Aim of the task
Write out the following lines word for word, leaving out the pictures.

Extracted material
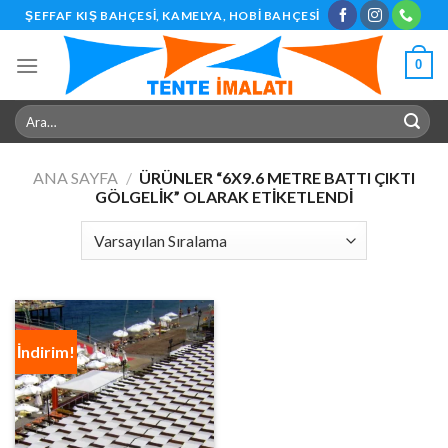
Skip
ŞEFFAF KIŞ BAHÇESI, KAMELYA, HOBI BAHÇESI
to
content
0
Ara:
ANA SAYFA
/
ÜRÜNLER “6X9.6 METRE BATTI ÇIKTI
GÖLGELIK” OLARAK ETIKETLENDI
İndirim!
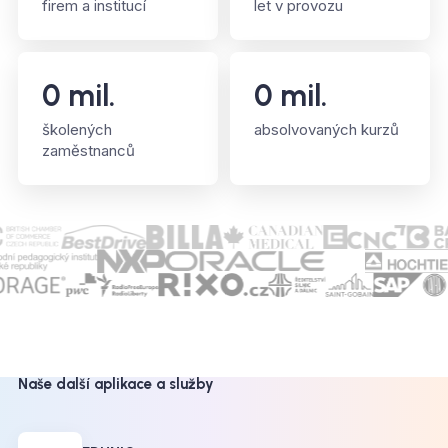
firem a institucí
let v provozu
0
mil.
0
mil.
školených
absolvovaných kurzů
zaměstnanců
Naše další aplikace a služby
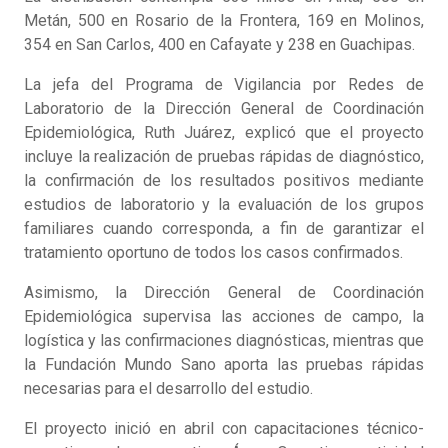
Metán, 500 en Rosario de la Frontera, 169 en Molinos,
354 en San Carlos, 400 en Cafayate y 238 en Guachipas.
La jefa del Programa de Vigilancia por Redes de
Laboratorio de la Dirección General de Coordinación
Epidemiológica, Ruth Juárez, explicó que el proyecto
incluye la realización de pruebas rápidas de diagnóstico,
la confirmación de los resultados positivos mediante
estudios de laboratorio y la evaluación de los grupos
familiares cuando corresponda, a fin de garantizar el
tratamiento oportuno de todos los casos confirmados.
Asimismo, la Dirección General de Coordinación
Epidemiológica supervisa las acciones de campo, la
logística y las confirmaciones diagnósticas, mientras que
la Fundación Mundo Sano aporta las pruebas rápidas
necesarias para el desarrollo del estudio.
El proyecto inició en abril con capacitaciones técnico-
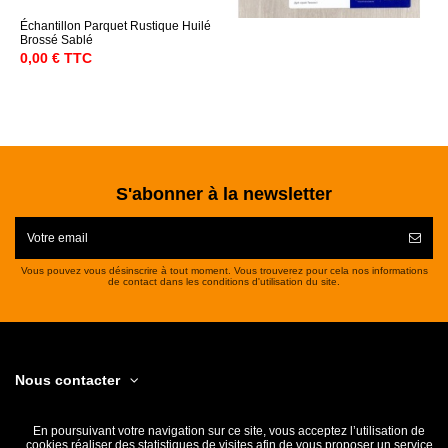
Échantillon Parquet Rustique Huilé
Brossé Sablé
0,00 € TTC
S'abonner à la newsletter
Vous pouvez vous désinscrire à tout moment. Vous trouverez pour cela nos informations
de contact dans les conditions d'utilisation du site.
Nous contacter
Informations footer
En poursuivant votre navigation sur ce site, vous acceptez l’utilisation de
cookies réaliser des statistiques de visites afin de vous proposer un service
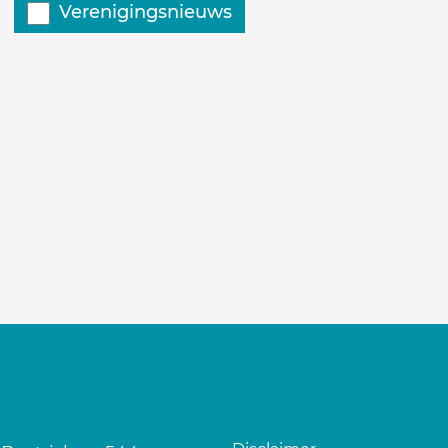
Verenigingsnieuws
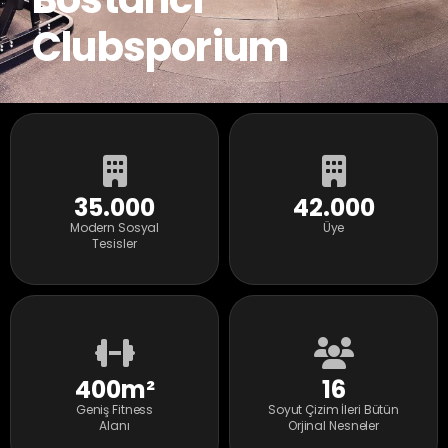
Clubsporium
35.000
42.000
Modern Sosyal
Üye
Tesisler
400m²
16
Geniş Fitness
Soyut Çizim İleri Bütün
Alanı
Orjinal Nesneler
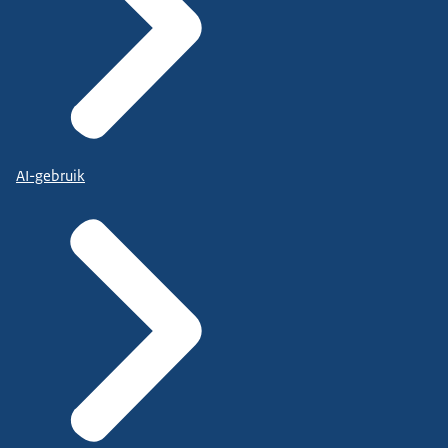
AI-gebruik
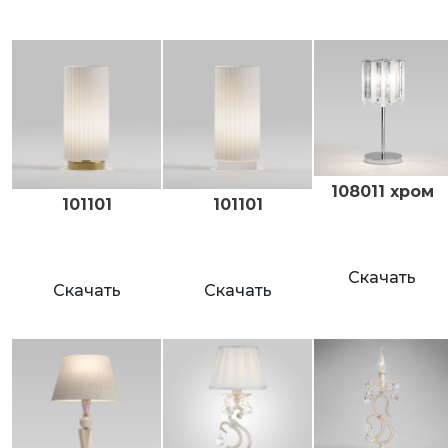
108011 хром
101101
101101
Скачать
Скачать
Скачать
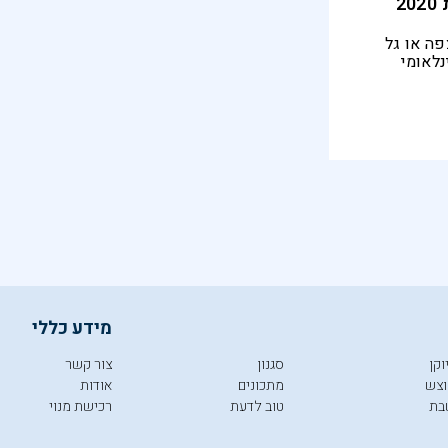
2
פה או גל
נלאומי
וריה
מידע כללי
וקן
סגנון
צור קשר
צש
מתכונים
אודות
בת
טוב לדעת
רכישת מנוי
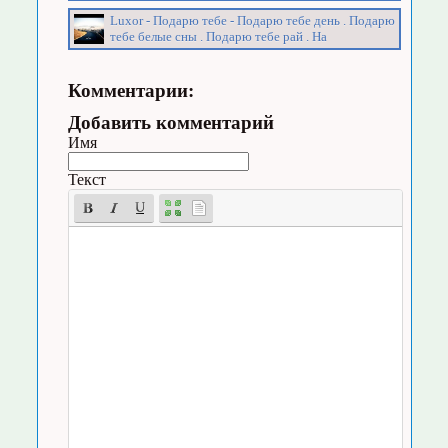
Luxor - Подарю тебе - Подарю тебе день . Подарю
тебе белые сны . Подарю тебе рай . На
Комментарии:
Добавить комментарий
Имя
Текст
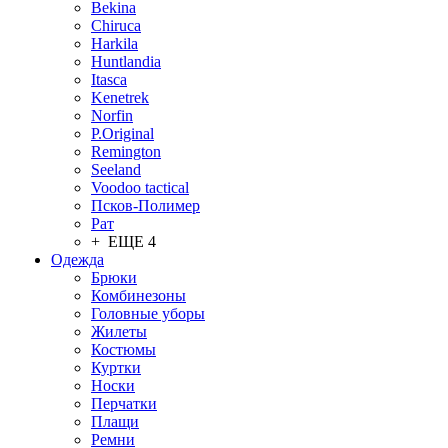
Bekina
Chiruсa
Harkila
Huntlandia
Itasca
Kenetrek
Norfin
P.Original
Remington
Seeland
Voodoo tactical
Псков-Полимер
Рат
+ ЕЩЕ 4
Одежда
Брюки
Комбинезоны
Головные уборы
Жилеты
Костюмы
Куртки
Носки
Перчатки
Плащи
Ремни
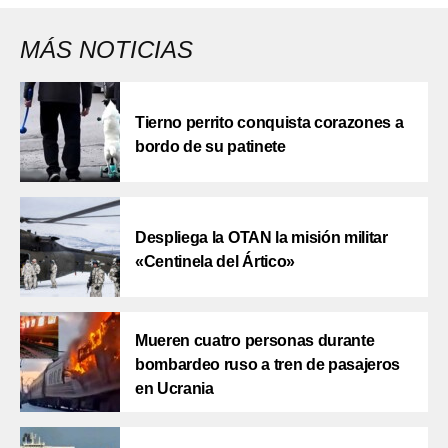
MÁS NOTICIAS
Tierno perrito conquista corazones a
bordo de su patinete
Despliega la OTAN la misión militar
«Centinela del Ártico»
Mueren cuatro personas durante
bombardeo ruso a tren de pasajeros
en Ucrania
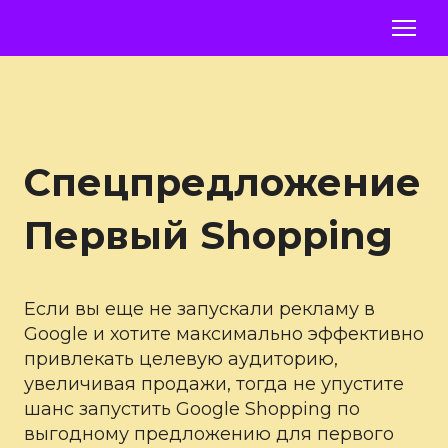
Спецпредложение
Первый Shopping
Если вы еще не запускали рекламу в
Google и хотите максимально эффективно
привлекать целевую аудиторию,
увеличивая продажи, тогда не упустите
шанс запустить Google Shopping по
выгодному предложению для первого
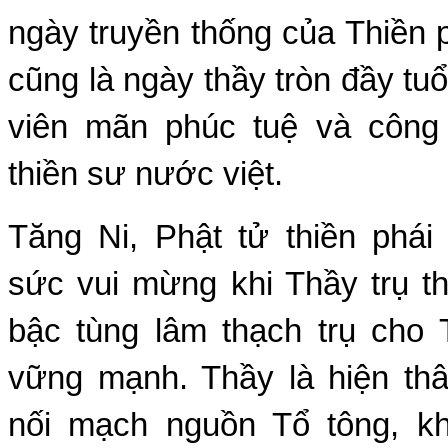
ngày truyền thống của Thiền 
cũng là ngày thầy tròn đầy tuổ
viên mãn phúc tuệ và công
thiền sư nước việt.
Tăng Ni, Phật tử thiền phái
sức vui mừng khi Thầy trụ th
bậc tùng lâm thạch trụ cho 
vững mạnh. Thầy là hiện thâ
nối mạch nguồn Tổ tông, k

Exercise result
Skip
ŞEFFAF KIŞ BAHÇESI, KAMELYA, HOBI BAHÇESI
to
content
0
Ara:
ANA SAYFA
/
ÜRÜNLER “6X9.6 METRE BATTI ÇIKTI
GÖLGELIK” OLARAK ETIKETLENDI
İndirim!
firem a institucí
let v provozu
0
mil.
0
mil.
školených
absolvovaných kurzů
zaměstnanců
Naše další aplikace a služby
Metán, 500 en Rosario de la Frontera, 169 en Molinos,
354 en San Carlos, 400 en Cafayate y 238 en Guachipas.
La jefa del Programa de Vigilancia por Redes de
Laboratorio de la Dirección General de Coordinación
Epidemiológica, Ruth Juárez, explicó que el proyecto
incluye la realización de pruebas rápidas de diagnóstico,
la confirmación de los resultados positivos mediante
estudios de laboratorio y la evaluación de los grupos
familiares cuando corresponda, a fin de garantizar el
tratamiento oportuno de todos los casos confirmados.
Asimismo, la Dirección General de Coordinación
Epidemiológica supervisa las acciones de campo, la
logística y las confirmaciones diagnósticas, mientras que
la Fundación Mundo Sano aporta las pruebas rápidas
necesarias para el desarrollo del estudio.
El proyecto inició en abril con capacitaciones técnico-
Échantillon Parquet Rustique Huilé
Brossé Sablé
0,00 € TTC
S'abonner à la newsletter
Vous pouvez vous désinscrire à tout moment. Vous trouverez pour cela nos informations
de contact dans les conditions d'utilisation du site.
Nous contacter
Informations footer
En poursuivant votre navigation sur ce site, vous acceptez l’utilisation de
cookies réaliser des statistiques de visites afin de vous proposer un service
Verenigingsnieuws
Clubsporium
35.000
42.000
Modern Sosyal
Üye
Tesisler
400m²
16
Geniş Fitness
Soyut Çizim İleri Bütün
Alanı
Orjinal Nesneler
AI-gebruik
108011 хром
101101
101101
Скачать
Скачать
Скачать
2
פה או גל
נלאומי
וריה
מידע כללי
וקן
סגנון
צור קשר
צש
מתכונים
אודות
בת
טוב לדעת
רכישת מנוי
Luxor - Подарю тебе - Подарю тебе день . Подарю
тебе белые сны . Подарю тебе рай . На
Комментарии:
Добавить комментарий
Имя
Текст
Bekina
Chiruсa
Harkila
Huntlandia
Itasca
Kenetrek
Norfin
P.Original
Remington
Seeland
Voodoo tactical
Псков-Полимер
Рат
+ ЕЩЕ 4
Одежда
Брюки
Комбинезоны
Головные уборы
Жилеты
Костюмы
Куртки
Носки
Перчатки
Плащи
Ремни
MÁS NOTICIAS
Tierno perrito conquista corazones a
bordo de su patinete
Despliega la OTAN la misión militar
«Centinela del Ártico»
Mueren cuatro personas durante
bombardeo ruso a tren de pasajeros
en Ucrania
Спецпредложение
Первый Shopping
Если вы еще не запускали рекламу в
Google и хотите максимально эффективно
привлекать целевую аудиторию,
увеличивая продажи, тогда не упустите
шанс запустить Google Shopping по
выгодному предложению для первого
ngày truyền thống của Thiền 
cũng là ngày thầy tròn đầy tuổ
viên mãn phúc tuệ và công
thiền sư nước việt.
Tăng Ni, Phật tử thiền phái
sức vui mừng khi Thầy trụ th
bậc tùng lâm thạch trụ cho 
vững mạnh. Thầy là hiện thâ
nối mạch nguồn Tổ tông, k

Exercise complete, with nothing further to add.